Here, self-reported turnout and media consumption are caused by a combination of social desirability bias and true turnout and true consumption, respectively:
N <- 1000
# The "Truth"
true_media_consumption <- rnorm(N)
true_vote <- .1 * media_consumption + rnorm(N)
# social desirability bias
social_desirability <- rnorm(N)
#what we actually observe from self reports:
self_report_media_consumption <- true_media_consumption + social_desirability
self_report_vote <- true_vote + social_desirability
Let’s compare the estimated effect sizes of the self-reported data and the “true” data:
# Self reports
summary(lm(self_report_vote ~ self_report_media_consumption))
Call:
lm(formula = self_report_vote ~ self_report_media_consumption)
Residuals:
Min 1Q Median 3Q Max
-3.9604 -0.7766 0.0142 0.8465 4.1811
Coefficients:
Estimate Std. Error t value Pr(>|t|)
(Intercept) 0.02020 0.03951 0.511 0.609
self_report_media_consumption 0.54605 0.02716 20.102 <2e-16 ***
---
Signif. codes: 0 ‘***’ 0.001 ‘**’ 0.01 ‘*’ 0.05 ‘.’ 0.1 ‘ ’ 1
Residual standard error: 1.248 on 998 degrees of freedom
Multiple R-squared: 0.2882, Adjusted R-squared: 0.2875
F-statistic: 404.1 on 1 and 998 DF, p-value: < 2.2e-16
# "Truth"
summary(lm(true_vote ~ true_media_consumption))
Call:
lm(formula = true_vote ~ true_media_consumption)
Residuals:
Min 1Q Median 3Q Max
-3.5814 -0.6677 -0.0077 0.6829 3.4799
Coefficients:
Estimate Std. Error t value Pr(>|t|)
(Intercept) 0.01372 0.03217 0.426 0.670
true_media_consumption 0.01313 0.03245 0.404 0.686
Residual standard error: 1.017 on 998 degrees of freedom
Multiple R-squared: 0.0001639, Adjusted R-squared: -0.000838
F-statistic: 0.1636 on 1 and 998 DF, p-value: 0.686
The self-reported data is biased toward over-estimating the effect size, a very dangerous problem. How could we fix this? Well, one way is to actually measure social desirability and include it in the model:
summary(lm(self_report_vote ~ self_report_media_consumption + social_desirability))
Call:
lm(formula = self_report_vote ~ self_report_media_consumption +
social_desirability)
Residuals:
Min 1Q Median 3Q Max
-3.6042 -0.6774 -0.0127 0.6899 3.4470
Coefficients:
Estimate Std. Error t value Pr(>|t|)
(Intercept) 0.01208 0.03220 0.375 0.708
self_report_media_consumption 0.01220 0.03246 0.376 0.707
social_desirability 1.02245 0.04547 22.487 <2e-16 ***
---
Signif. codes: 0 ‘***’ 0.001 ‘**’ 0.01 ‘*’ 0.05 ‘.’ 0.1 ‘ ’ 1
Residual standard error: 1.017 on 997 degrees of freedom
Multiple R-squared: 0.5277, Adjusted R-squared: 0.5268
F-statistic: 557 on 2 and 997 DF, p-value: < 2.2e-16
Note that this while most people think about social desirability as being a problem related to measurement error, it is essentially the same problem as omitted variable bias, as described above.

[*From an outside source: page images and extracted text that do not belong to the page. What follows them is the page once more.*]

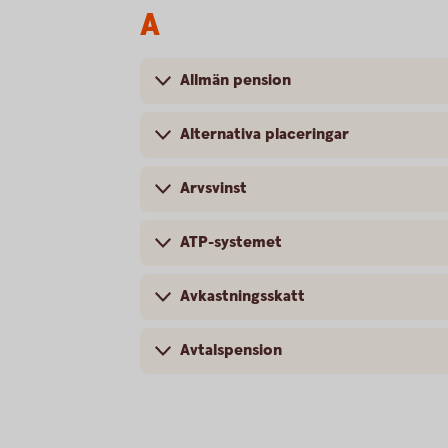
A
Allmän pension
Alternativa placeringar
Arvsvinst
ATP-systemet
Avkastningsskatt
Avtalspension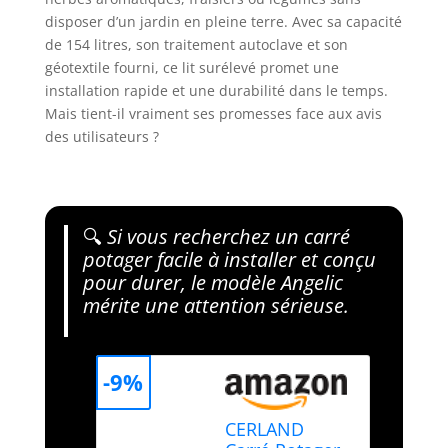
disposer d’un jardin en pleine terre. Avec sa capacité
de 154 litres, son traitement autoclave et son
géotextile fourni, ce lit surélevé promet une
installation rapide et une durabilité dans le temps.
Mais tient-il vraiment ses promesses face aux avis
des utilisateurs ?
🔍
Si vous recherchez un carré
potager facile à installer et conçu
pour durer, le modèle Angelic
mérite une attention sérieuse.
-9%
CERLAND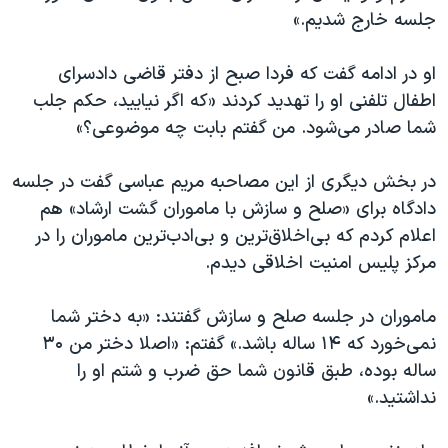
جلسه خارج شدیم.»
او در ادامه گفت که فردا صبح از دفتر قاضی دادسرای
اطفال تلفنی او را تهدید کردند «که اگر نیایید، حکم جلب
شما صادر می‌شود. من گفتم بابت چه موضوعی؟»
در بخش دیگری از این مصاحبه مریم عباسی گفت در جلسه
دادگاه برای «صلح و سازش با ماموران گشت ارشاد» هم
اعلام کردم که بی‌اخلاق‌ترین و بی‌ادب‌ترین ماموران را در
مرکز پلیس امنیت اخلاقی دیدم.
ماموران در جلسه صلح و سازش گفتند: «به دختر شما
نمی‌خورد که ۱۴ ساله باشد.» گفتم: «اصلا دختر من ۳۰
ساله بوده، طبق قانون شما حق ضرب و شتم او را
نداشتید.»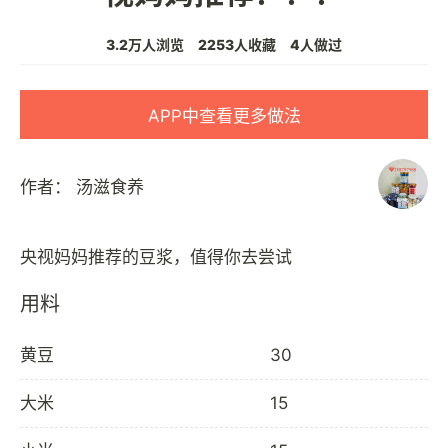
3.2万人浏览
2253人收藏
4人做过
APP中查看更多做法
作者：
汤滋食养
用料
黄豆
30
大米
15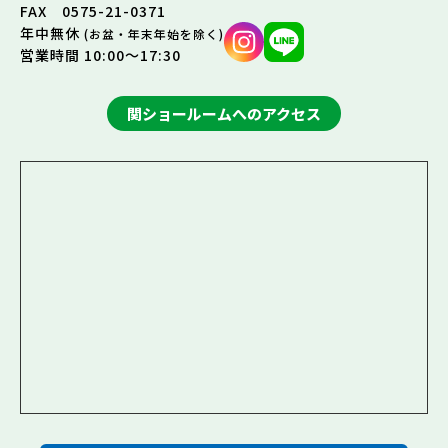
FAX 0575-21-0371
年中無休
(お盆・年末年始を除く)
営業時間 10:00～17:30
関ショールームへのアクセス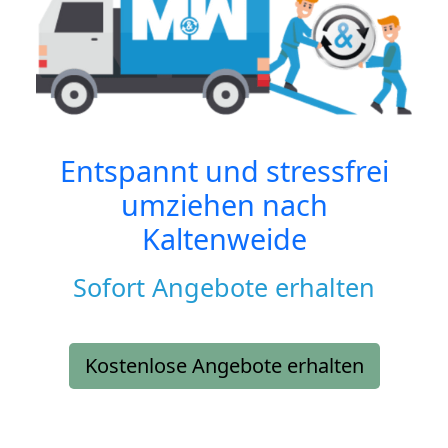
Entspannt und stressfrei
umziehen nach
Kaltenweide
Sofort Angebote erhalten
Kostenlose Angebote erhalten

It’s important to remember that omitted variable bias and correlated errors are just two potential problems with regression analysis. Regression models are also not immune to issues associated with low levels of statistical power, the failure to account for the influence of extreme values, and heteroskedasticity, among others. But by simulating the data-generating process, researchers can get a good sense of some of the more common ways in which statistical models might depart from reality.